By Anya Quesnel
Every class I have taken in the FGS program has been an important stepping stone in my personal development. FGS classes push me academically and emotionally and are spaces in which I learn language to articulate who I am and what I care about. The FGS program has in many ways anchored me during my time at Colorado College. The critical lenses I have been exposed to help me to express the tensions I feel and see here and, ideally, move through this campus more actively, creatively and aware of the vastly different ways we experience CC depending on who we are.
I am very grateful that my first class at CC (then called FYE) was Dr. Heidi R. Lewis’ Introduction to Feminist and Gender Studies. Under Dr. Lewis’ instruction, I understood the importance of good citational practices and understanding the responsibilities of being a newcomer to any academic field. For me, this course informed everything that came after it, both in and outside of the classroom. I felt a similar consequential shift in block one of this semester after taking Critical Disability Studies with Dr. Nadia Guessous. In as least fluffy terms I can use to describe what FGS classes have done for me, they have made it such that I cannot unsee the world.
Given how strongly I feel about the impact of the FGS department during my time at this college, I was curious about the experiences of my peers. I connected with a few FGS-affiliated students at different stages in their CC careers to find out more about the impact these classes have had on their experiences on campus and beyond:
Sage Reynolds, Senior FGS major, Content Creator at the Monthly Rag
Sage says that FGS encourages her not to take her peers, professors and other members of the CC community for granted.
“FGS has helped me move through the world with a propensity to ask questions, to critique my own knowledge and to curate a curiosity about the instruction of this knowledge. FGS has helped me exist at CC in a thoughtful way- a way in which I think about how I am positioned in this institution and outside of it.”
Lena Fleischer, Junior, Computer Science Major
Although Lena has not yet taken a FGS class, she feels the impact of the department on wider campus culture.
“FGS feels present to me on this campus. The language of ‘I hear you’, ‘I see you’ and people who are really thoughtful about listening to people’s experiences… I think there’s a big theme of listening at CC and I feel like this is a skill that’s nourished by the FGS department. Sometimes I feel like FemGem gets a bad rep because people think that to be critical all the time is a negative thing.
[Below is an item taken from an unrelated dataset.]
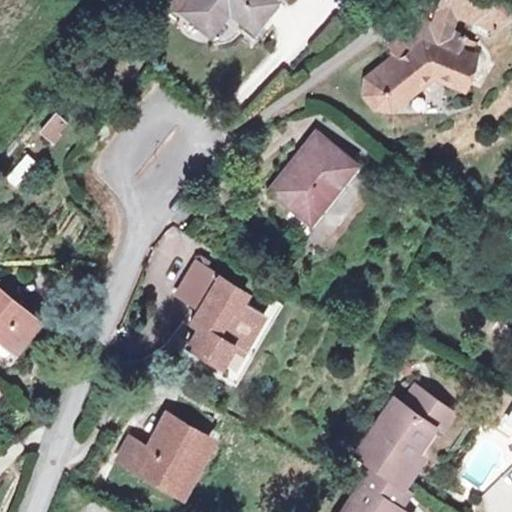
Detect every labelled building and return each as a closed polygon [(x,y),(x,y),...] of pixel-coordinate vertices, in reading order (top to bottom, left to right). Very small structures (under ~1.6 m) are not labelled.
[(269,0),(187,0),(180,7),(207,30),(226,11),(250,32),(275,5),(269,0)] [(436,0),(426,29),(442,34),(449,15),(448,5),(446,5),(445,5),(443,4),(441,3),(439,1),(438,0),(436,0)] [(494,14),(492,4),(479,0),(438,0),(439,1),(441,3),(443,4),(445,5),(446,5),(448,5),(449,15),(480,25),(494,14)] [(381,51),(388,60),(402,49),(401,43),(407,38),(449,54),(455,39),(442,34),(426,29),(413,24),(381,51)] [(458,58),(449,54),(407,38),(401,43),(402,49),(388,60),(364,80),(361,84),(359,89),(358,94),(359,99),(361,103),(364,107),(368,109),(374,111),(379,111),(383,109),(388,107),(425,76),(447,85),(458,58)] [(55,136),(46,128),(32,146),(44,156),(50,149),(47,147),(55,136)] [(322,136),(274,188),(308,217),(355,165),(322,136)] [(20,188),(39,164),(25,153),(6,177),(20,188)] [(250,346),(269,306),(239,292),(240,286),(193,264),(177,297),(204,310),(196,326),(207,330),(200,345),(233,360),(241,342),(250,346)] [(0,291),(0,323),(11,331),(27,307),(0,291)] [(414,392),(401,409),(429,427),(417,445),(421,448),(445,412),(414,392)] [(355,456),(392,481),(412,452),(417,445),(429,427),(401,409),(392,403),(355,456)] [(511,407),(499,429),(511,437),(511,407)] [(187,490),(211,440),(166,417),(154,443),(136,435),(123,462),(187,490)] [(412,452),(392,481),(397,485),(416,456),(412,452)] [(372,475),(345,511),(398,511),(394,509),(403,497),(372,475)]
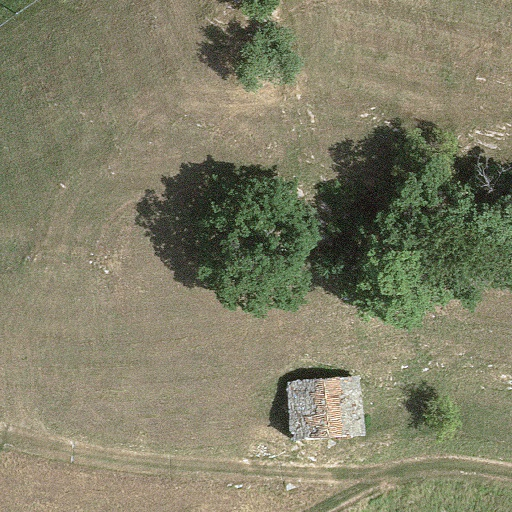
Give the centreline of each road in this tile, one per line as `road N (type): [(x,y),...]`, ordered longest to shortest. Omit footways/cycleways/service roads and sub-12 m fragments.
road 1 (track): [(377,480),(150,473),(0,439)]
road 2 (track): [(314,511),(377,480),(438,464),(511,477)]
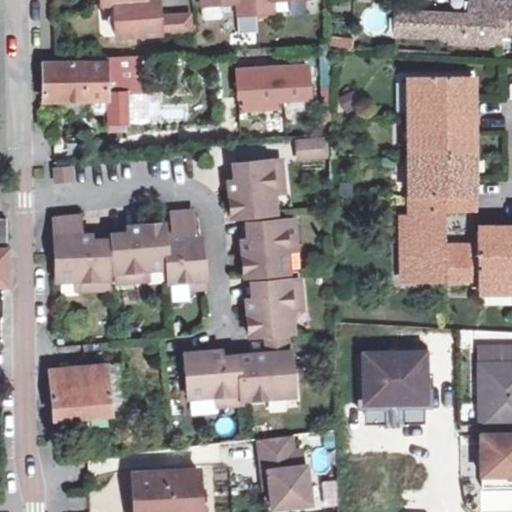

Some of the smartest people at this school are FemGen people!”
Pardes Lyons-Warren, Senior, FGS Major
Pardes believes that FGS classes have influenced every sphere of their life at CC and find themselves more critical and attuned to the ways power structures co-create campus culture. They also find that what they have learnt in FGS classes particularly anchors them in other classes.
“I feel empowered to identify and call out instances of inequity and oppression in many CC spaces. FGS classes have given me compassion in academics and helped me to find ways to decolonize my own areas of intellect. FGS has shaped everything from my writing style to what I consider “appropriate” to turn in for an essay to how to treat my brain and how to have beautiful discussions.”
Daniel De Koning, Junior, Film Major
Daniel took LGBTQ Social Movements in the United States with Dr. Rushaan Kumar. As part of the class he worked on the Colorado Springs LGBTQ+ Oral History Project.
“I learned a lot about the processes of interviewing and archiving, especially the importance of treating interviewees as people, not as subjects we need to complete a project. I appreciated working together with my classmate Zivia, who became a good friend. I was excited to see the final project in its finished state, it felt good to know that we participated in the making of such an important archive.”
Saluja Siwakoti, Alum, FGS Minor
Saluja graduated from CC in 2021. She reflects that the transition into post college life has been a challenge, especially coming from intentionally caring spaces like FGS.
“This is the everyday work: to be cognizant of the stakes of my words, my actions, my communities, my priorities have in the world and I think FGS gave me the tools to identify those things. I feel like the classes I’ve taken with Dr. Guessous, Dr. Kumar and Dr. Lewis stick with me every day. I wish I could run back to CC and sit in on a class with intentional people and professors. We don’t just learn about feminist epistomologies- FGS challenges us to live them everyday. We come to realize that our voices, our intuition, our vulnerability matter and our care matter and that we are doing labour by coming together and thinking in these ways. FGS helps me imagine the world I want to live in. My next step is to really trust the education FGS provided me with and go with what my heart says: to prioritize my communities and the things that bring me joy.”
It goes without saying that I encourage anyone reading this who has not yet taken an FGS to do so – not so that you can say you took an FGS class and feel feministy but so that you give yourself an opportunity to be deeply moved and be left with the question what now?